On Feb 22, 2021, the UK Government announced that schools in England would fully reopen on March 8, 2021. While returning to school as soon as possible is imperative for the education, social development, and mental and physical welfare of children, not enough has been done to make schools safer for students and staff.
Primary and secondary school closures have been associated with substantial reductions over time in the effective reproduction number (Rt) across many countries (including England) and time periods.
In contrast, data from the Office for National Statistics’ (ONS) 2020 COVID-19 Infection Survey show that the prevalence of infection among children aged 2–10 years (2%) and 11–16 years (3%) rose above the prevalence for all other age groups before the 2020 Christmas break.

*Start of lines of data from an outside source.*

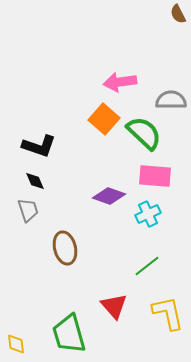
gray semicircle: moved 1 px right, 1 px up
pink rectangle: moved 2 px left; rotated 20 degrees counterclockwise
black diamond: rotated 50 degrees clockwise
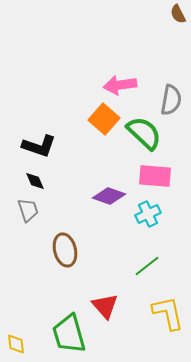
pink arrow: moved 3 px down
gray semicircle: rotated 100 degrees clockwise
brown ellipse: moved 2 px down
red triangle: moved 9 px left
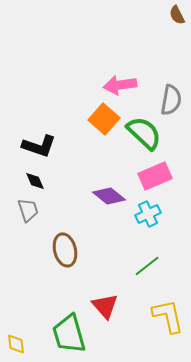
brown semicircle: moved 1 px left, 1 px down
pink rectangle: rotated 28 degrees counterclockwise
purple diamond: rotated 20 degrees clockwise
yellow L-shape: moved 3 px down
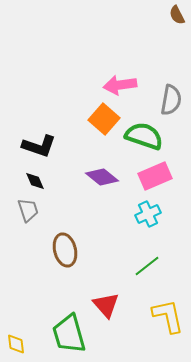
green semicircle: moved 3 px down; rotated 24 degrees counterclockwise
purple diamond: moved 7 px left, 19 px up
red triangle: moved 1 px right, 1 px up
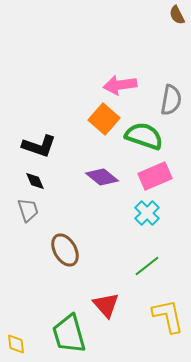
cyan cross: moved 1 px left, 1 px up; rotated 20 degrees counterclockwise
brown ellipse: rotated 16 degrees counterclockwise
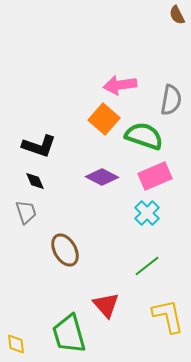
purple diamond: rotated 12 degrees counterclockwise
gray trapezoid: moved 2 px left, 2 px down
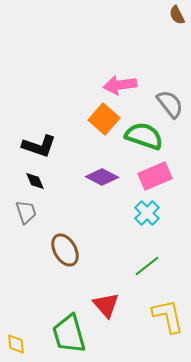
gray semicircle: moved 1 px left, 4 px down; rotated 48 degrees counterclockwise
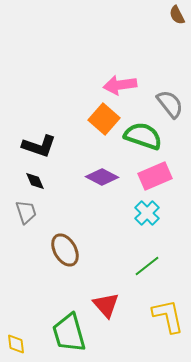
green semicircle: moved 1 px left
green trapezoid: moved 1 px up
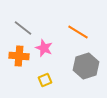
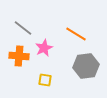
orange line: moved 2 px left, 2 px down
pink star: rotated 24 degrees clockwise
gray hexagon: rotated 10 degrees clockwise
yellow square: rotated 32 degrees clockwise
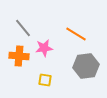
gray line: rotated 12 degrees clockwise
pink star: rotated 18 degrees clockwise
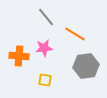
gray line: moved 23 px right, 11 px up
orange line: moved 1 px left
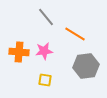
pink star: moved 3 px down
orange cross: moved 4 px up
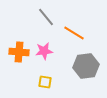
orange line: moved 1 px left, 1 px up
yellow square: moved 2 px down
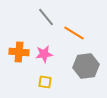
pink star: moved 3 px down
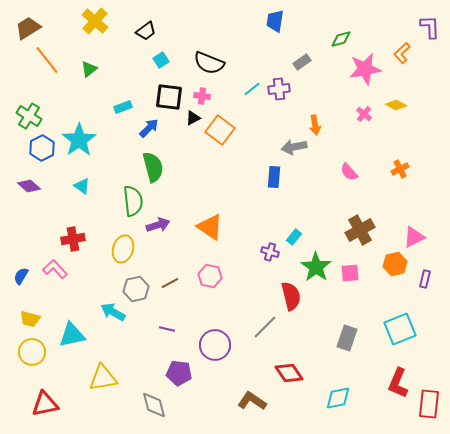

Both modelling and real-world data in preprint showing rising cases in regions where the SARS-CoV-2 B.1.1.7 variant was prevalent during the lockdown in November, 2020 (when schools were open), suggest that opening all schools now without robust mitigatory measures in place will probably lead to Rt rising above 1 in almost all scenarios. Modelling data by the University of Warwick and Imperial College London suggest that at least 30 000 more deaths from COVID-19 are estimated under the proposed reopening scenarios.
Throughout February, 2021, despite fewer students being in school at this time, teaching staff were at higher risk of infection. Recent school outbreaks in northern Italy, where the B.1.1.7 variant is prevalent, are also concerning. Although COVID-19 is unlikely to cause severe disease in children, estimates of the prevalence of long COVID symptoms based on the ONS Infection Survey suggest that 13% of children aged 2–10 year and 15% of those aged 12–16 years have at least one persistent symptom 5 weeks after testing positive. Given uncertainty around the long-term health effects of SARS-CoV-2 infection, it would be unwise to let the virus circulate in children, with consequent risk to their families. Reopening fully in the setting of high community transmission without appropriate safeguards risks depriving many children of education and social interaction again, worsening existing inequalities. By contributing to high community transmission, it also provides fertile ground for virus evolution and new variants.
Multi-layered mitigations can substantially reduce the risk of transmission within schools and into households. In the table it’s summarised a set of recommendations that are in line with guidelines from the US Centers for Disease Control and Prevention (CDC) and practised in many countries to reduce the risk of transmission in schools and mitigate the impact of COVID-19 on children and families. Making schools safer goes hand in hand with reducing community transmission and is essential to allow schools to safely reopen and remain open.